Journey 2: The Mysterious Island Review

Film Still
  • Journey 2: The Mysterious Island film still


3D CG creepy crawlies are positively Brandoesque next to the cardboard human characters.

2008's Journey to the Center of the Earth, a theme-park ride that adopted the form of a 3D B-movie, was a high-tempo action-adventure that played almost exclusively to its visceral strengths and easy charm. Again drawing inspiration from Jules Verne (famed author of 'The Mysterious Island' and '20,000 Leagues Under the Sea'), Journey 2 swiftly reveals itself to be too overloaded and too clunky to be worthy of the same faint praise bestowed upon its predecessor.

When Sean (Josh Hutcherson) decodes a distress signal sent by his grandfather (Michael Caine) – the sole inhabitant of the eponymous Island – he sets off in an effort to find him. Assembling a motley crew that includes Sean's step-dad (Dwayne Johnson), a helicopter-pilot and his teenage daughter (Luis Guzman and Vanessa Hudgens), the film initially centers on the search for Sean's grandfather, then on their efforts to escape the island before sinks into the ocean. The island's vegetation and wildlife – much of it sci-fi-huge insects and creatures – must, of course, be negotiated in this humdrum race-against-the-clock adventure.

While the filmmakers have made an ill-advised attempt to give more motivation and back story to what is essentially another bland, 3D roller-coaster ride, they do however succeed in creating an impressive backdrop for the island's CG inhabitants.
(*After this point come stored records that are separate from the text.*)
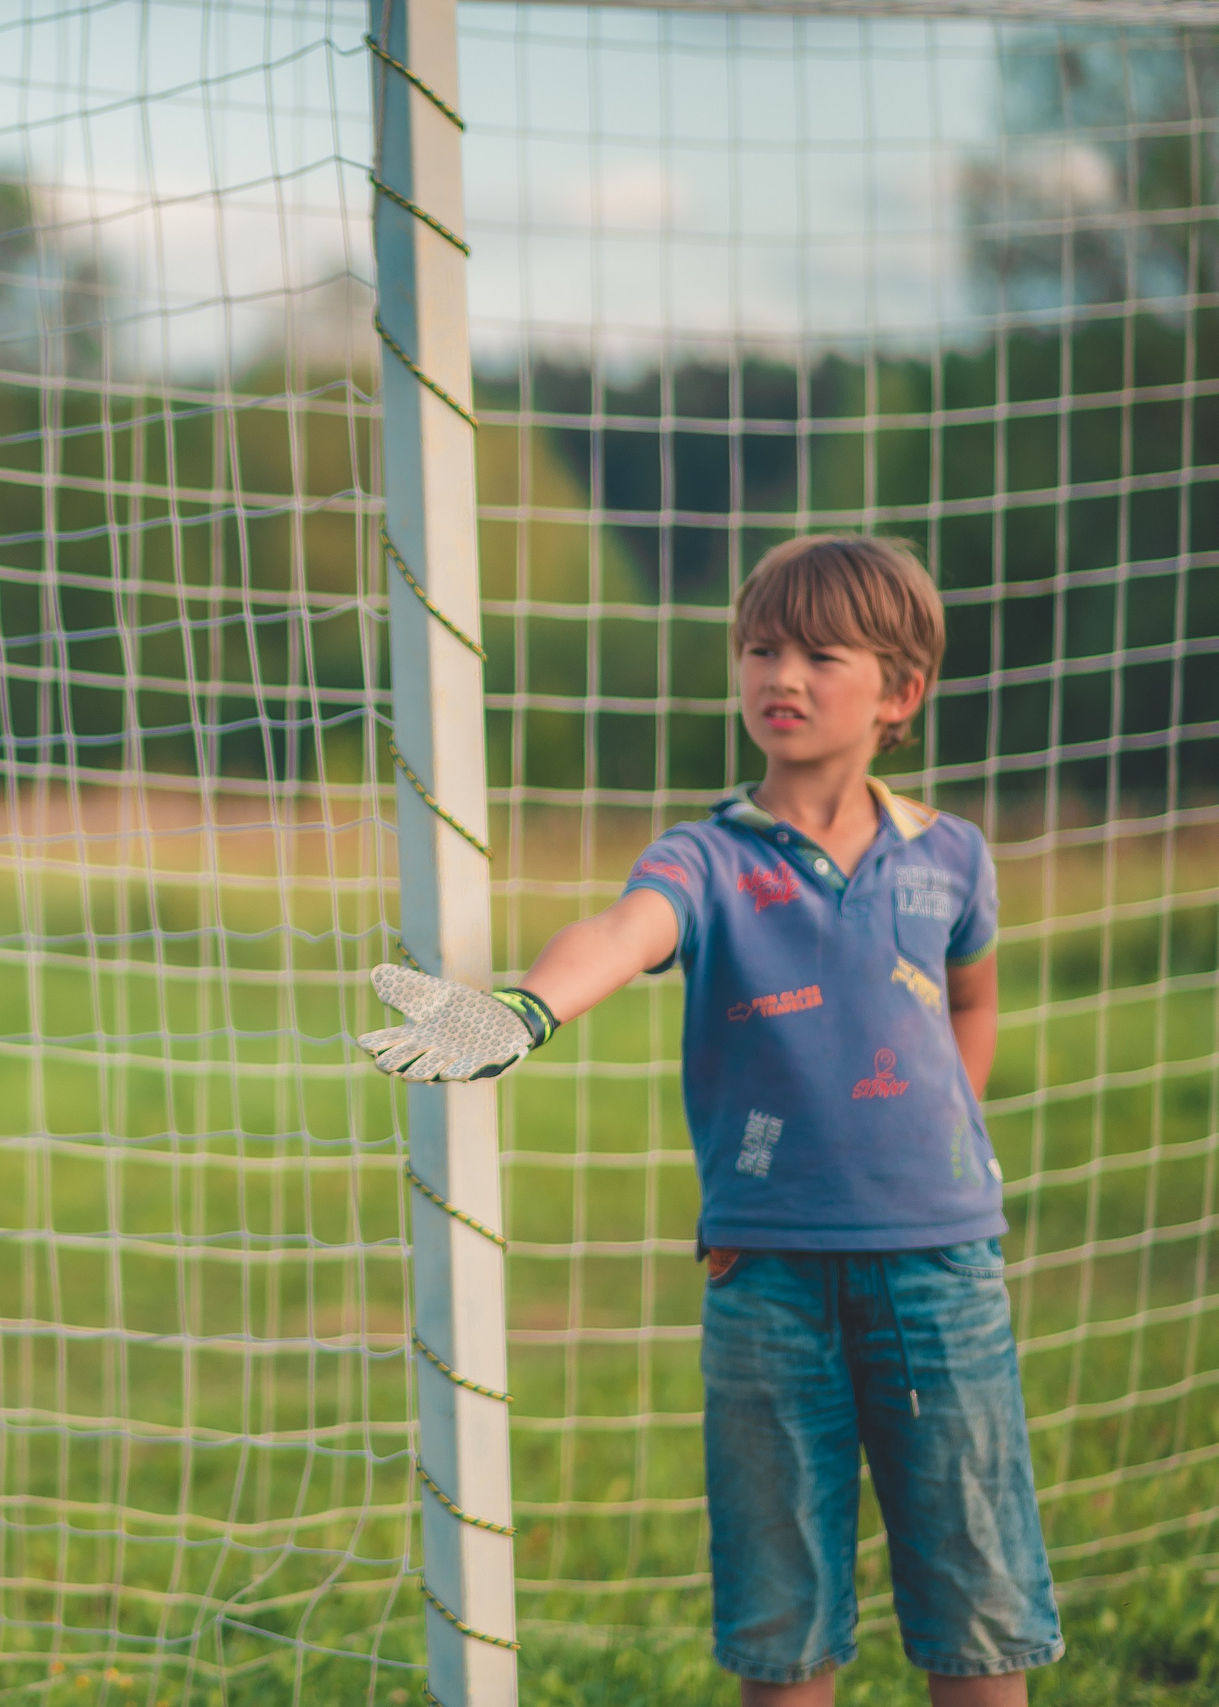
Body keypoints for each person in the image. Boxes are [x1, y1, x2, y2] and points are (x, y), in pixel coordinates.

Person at [358, 536, 1059, 1705]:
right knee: (781, 1620)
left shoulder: (951, 855)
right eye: (760, 648)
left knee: (980, 1605)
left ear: (899, 691)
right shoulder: (707, 858)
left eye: (819, 655)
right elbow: (619, 931)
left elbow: (971, 998)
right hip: (766, 1280)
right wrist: (525, 1009)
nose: (780, 674)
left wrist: (948, 1141)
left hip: (943, 1273)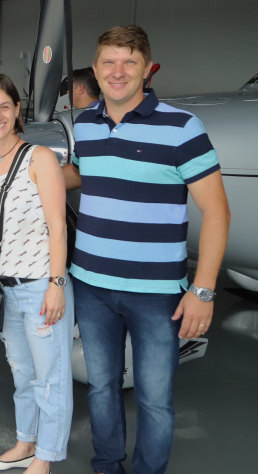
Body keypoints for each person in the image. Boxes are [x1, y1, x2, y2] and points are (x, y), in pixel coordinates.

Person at [62, 25, 230, 474]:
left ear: (146, 69)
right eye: (108, 62)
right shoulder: (86, 123)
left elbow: (216, 211)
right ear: (95, 70)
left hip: (157, 293)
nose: (118, 72)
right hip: (92, 286)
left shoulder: (182, 126)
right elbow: (81, 175)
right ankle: (107, 464)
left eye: (129, 62)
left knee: (155, 399)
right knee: (101, 387)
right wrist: (17, 174)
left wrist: (204, 289)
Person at [0, 74, 72, 474]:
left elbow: (58, 226)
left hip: (39, 286)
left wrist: (57, 283)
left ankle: (45, 458)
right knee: (22, 373)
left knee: (51, 376)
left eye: (4, 107)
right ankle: (26, 443)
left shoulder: (40, 158)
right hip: (2, 290)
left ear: (17, 111)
Alas, bumble bees big enough to carry two humans each and a lizard the size of a bus (fearsome, once awoken) are more convincingly-rendered than their human co-stars.

Journey 2's comic relief (there's lots of it, most of it unsuccessful) is left largely in the hands of a one-note Luis Guzman. Vanessa Hudgens – the only female in the film who's not Sean's mother – fills in Romantic Interest detail, while Dwayne Johnson showcases his unique abilities by demonstrating a series of ever-more-routine party-tricks: his popping pecs of love and ukulele-accompanied rendition of 'What a Wonderful World' are amongst the film's most cringe-inducing moments.

With the threat of yet another Verne-inspired sequel looming large in the film's final moments, one can't help but recall Anna Karina's line in Godard's Pierrot le Fou: "We've played Jules Verne too long..." Yes. We have. Enough already with these uninspiring jaunts – especially if no effort is going to be made to stimulate our curiosity and imagination in a way that would truly honour Verne's enchanting writings.


The sequel to a film which was itself an extended FX test reel? No thanks!



The 3D CG creepy crawlies are positively Brandoesque next to the cardboard human characters.